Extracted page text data
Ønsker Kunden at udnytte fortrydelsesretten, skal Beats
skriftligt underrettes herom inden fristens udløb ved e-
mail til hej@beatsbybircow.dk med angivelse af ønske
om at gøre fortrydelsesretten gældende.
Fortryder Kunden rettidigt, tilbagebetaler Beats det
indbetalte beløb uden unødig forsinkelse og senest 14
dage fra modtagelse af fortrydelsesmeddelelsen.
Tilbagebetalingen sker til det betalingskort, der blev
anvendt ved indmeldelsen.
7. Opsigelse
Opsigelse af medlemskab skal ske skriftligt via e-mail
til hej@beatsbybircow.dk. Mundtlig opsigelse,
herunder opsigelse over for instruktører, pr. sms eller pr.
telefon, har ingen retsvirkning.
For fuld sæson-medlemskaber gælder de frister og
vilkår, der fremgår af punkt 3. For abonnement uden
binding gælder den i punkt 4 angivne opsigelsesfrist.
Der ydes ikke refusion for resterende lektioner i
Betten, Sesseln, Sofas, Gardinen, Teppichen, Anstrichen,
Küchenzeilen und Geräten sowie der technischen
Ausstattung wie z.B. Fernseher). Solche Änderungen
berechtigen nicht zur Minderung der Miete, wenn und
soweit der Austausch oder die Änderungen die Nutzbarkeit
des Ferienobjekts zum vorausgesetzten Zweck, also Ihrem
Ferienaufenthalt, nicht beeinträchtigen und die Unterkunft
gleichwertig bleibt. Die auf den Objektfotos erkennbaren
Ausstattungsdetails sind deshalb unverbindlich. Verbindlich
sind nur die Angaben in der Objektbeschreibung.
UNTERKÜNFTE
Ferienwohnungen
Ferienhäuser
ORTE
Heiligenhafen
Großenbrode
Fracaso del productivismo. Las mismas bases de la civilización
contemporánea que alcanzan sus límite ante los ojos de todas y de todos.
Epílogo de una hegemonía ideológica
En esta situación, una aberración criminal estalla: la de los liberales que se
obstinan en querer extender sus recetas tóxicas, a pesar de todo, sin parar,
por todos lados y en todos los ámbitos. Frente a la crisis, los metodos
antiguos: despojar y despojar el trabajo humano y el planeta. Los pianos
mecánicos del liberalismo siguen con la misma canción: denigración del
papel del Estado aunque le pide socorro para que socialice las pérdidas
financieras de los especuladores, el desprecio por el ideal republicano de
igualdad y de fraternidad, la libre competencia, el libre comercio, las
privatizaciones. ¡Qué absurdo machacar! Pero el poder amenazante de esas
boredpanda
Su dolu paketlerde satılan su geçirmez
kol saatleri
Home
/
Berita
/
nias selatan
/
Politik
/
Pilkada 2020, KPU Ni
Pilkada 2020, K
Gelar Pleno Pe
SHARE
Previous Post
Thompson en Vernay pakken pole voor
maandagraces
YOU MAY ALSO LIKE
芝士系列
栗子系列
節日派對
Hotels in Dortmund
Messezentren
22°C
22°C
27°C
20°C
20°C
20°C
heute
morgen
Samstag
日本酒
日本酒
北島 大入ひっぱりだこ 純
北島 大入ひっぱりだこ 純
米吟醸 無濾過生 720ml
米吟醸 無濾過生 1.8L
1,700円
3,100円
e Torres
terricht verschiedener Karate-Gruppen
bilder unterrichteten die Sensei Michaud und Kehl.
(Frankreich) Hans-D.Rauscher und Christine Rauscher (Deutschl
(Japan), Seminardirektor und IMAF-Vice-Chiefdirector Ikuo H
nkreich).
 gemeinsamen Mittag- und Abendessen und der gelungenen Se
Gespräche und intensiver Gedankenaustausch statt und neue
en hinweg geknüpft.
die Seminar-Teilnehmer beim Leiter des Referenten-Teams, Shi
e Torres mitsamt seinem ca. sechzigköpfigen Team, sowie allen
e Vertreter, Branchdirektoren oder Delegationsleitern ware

DIRECTIONS FOR THIS TASK: All that is wanted is the line with "die Seminar-Teilnehmer beim" and every later line in the entries, reproduced exactly.

OUTPUT OF THE TASK:
die Seminar-Teilnehmer beim Leiter des Referenten-Teams, Shi
e Torres mitsamt seinem ca. sechzigköpfigen Team, sowie allen
e Vertreter, Branchdirektoren oder Delegationsleitern ware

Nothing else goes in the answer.